Minutes earlier myself and other survivors of the mass shooting at the Capital Gazette were greeted by the museum’s president Gene Policinski in the lobby. He was extremely kind, but I forgot to jot down a quote.

We thanked him and said goodbye, then decided to start our tour at the top of the museum and work our way down. It was a group outing, a distraction, I thought.

I realized I forgot something. A piece of paper and a notebook I wanted to share with the museum, in case they ever decide to make an exhibit about us.

They have one sign in the lobby and another by the Journalists Memorial so far. Policinski said they had something up by 4:30 p.m. June 28, informing people of the shooting.

Where was I at 4:30 p.m. June 28? In a fucking hospital room.

I was completely isolated from the outside world. As soon as I left the building that day I was triaged and taken to an ambulance. As I should have been. My head was bleeding.

I spent five hours in the hospital while my coworkers went on CNN to talk about the shooting. And they tweeted about it. And they covered it, all while I was sitting in a bed thinking there wouldn’t be a damn paper the next day.

I wasn’t supposed to look at screens because of my concussion, and I listened, for a while at least.

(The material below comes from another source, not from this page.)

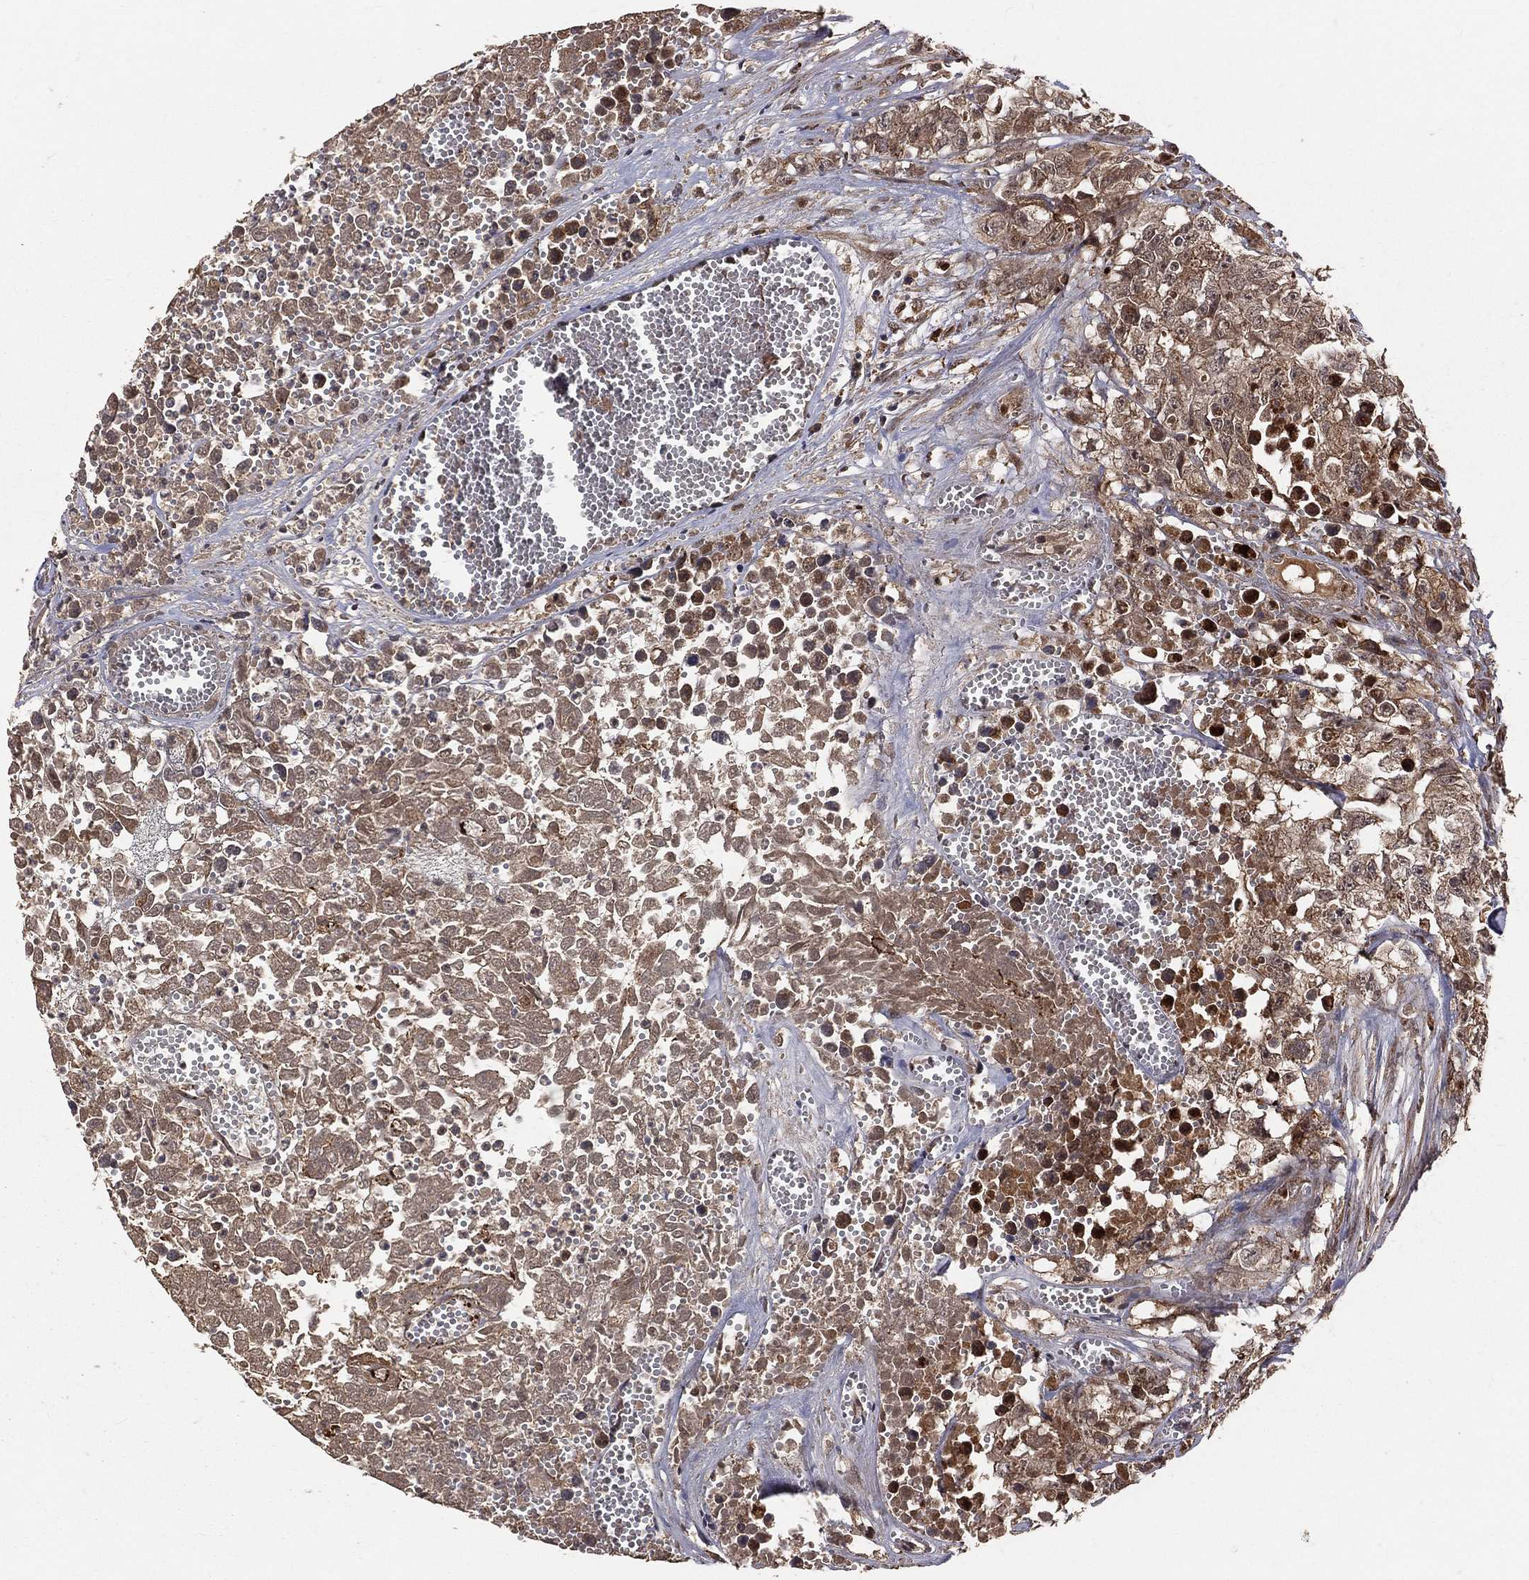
{"staining": {"intensity": "moderate", "quantity": "<25%", "location": "cytoplasmic/membranous,nuclear"}, "tissue": "testis cancer", "cell_type": "Tumor cells", "image_type": "cancer", "snomed": [{"axis": "morphology", "description": "Seminoma, NOS"}, {"axis": "morphology", "description": "Carcinoma, Embryonal, NOS"}, {"axis": "topography", "description": "Testis"}], "caption": "Testis cancer was stained to show a protein in brown. There is low levels of moderate cytoplasmic/membranous and nuclear positivity in about <25% of tumor cells. Nuclei are stained in blue.", "gene": "MAPK1", "patient": {"sex": "male", "age": 22}}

I have felt disconnected from the weight of the shooting because of this isolation. I feel the weight I’m carrying, and that of my friends, and my co-workers, and of loved ones at five individual funerals and one joint memorial. But I haven’t felt the weight this shooting had on the world.

I believe things happened as they should have, and everyone acted in my best interest. This is just the way things are.

It was a huge news story and I wasn’t a part of telling it. I didn’t even get to see it being told the same day.

Reporters left messages. Friends left messages. My phones were on my desk at 888 Bestgate. My shoes were under my desk.

As the world buzzed around me about the mass shooting in Annapolis, I sat in a hospital bed. The television was off. I asked the nurses and the police not to leave me alone.

I remember a red folder placed by my bed, with a sticker that read “Disaster Patient 1.”

My clothes were taken away in an evidence bag.

The only thing I owned in that moment was a sheet of paper and a pen, which I asked for and received from a family friend who works at AAMC.

I had no information, so I gathered my own. The name of the doctor treating me, the first name and last initial of the officer in the room.

My immediate recollections post-shooting.

“Dried blood on right arm looked like veins outside of my skin.”

“The office smelled like gunpowder.”

The words of a pastor who visited.

“We all benefit from your voice. We’re counting on you to lift it.”

The make of the camera the crime photographer used while photographing my injuries. A Canon EOS 7D, with a kit lens. He was writing down something in a reporter’s notebook.

How strange, I thought, to have the tools of my trade used on me in this manner.

The words of a counselor.

“I believe that you will eventually build some good out of it.”

I was discharged sometime between 7:30 and 8:30 p.m. I folded up my sheet of paper and was taken to the police station. Someone offered to hold it for me. I said no.

Then I was interviewed by police, and jotted down that I noticed a crack in one of the ceiling tiles above the tiny room we were in.

We agreed that they should interview me first, and tell me what happened second. I knew it was bad, but told myself I wasn’t sure yet that people had died.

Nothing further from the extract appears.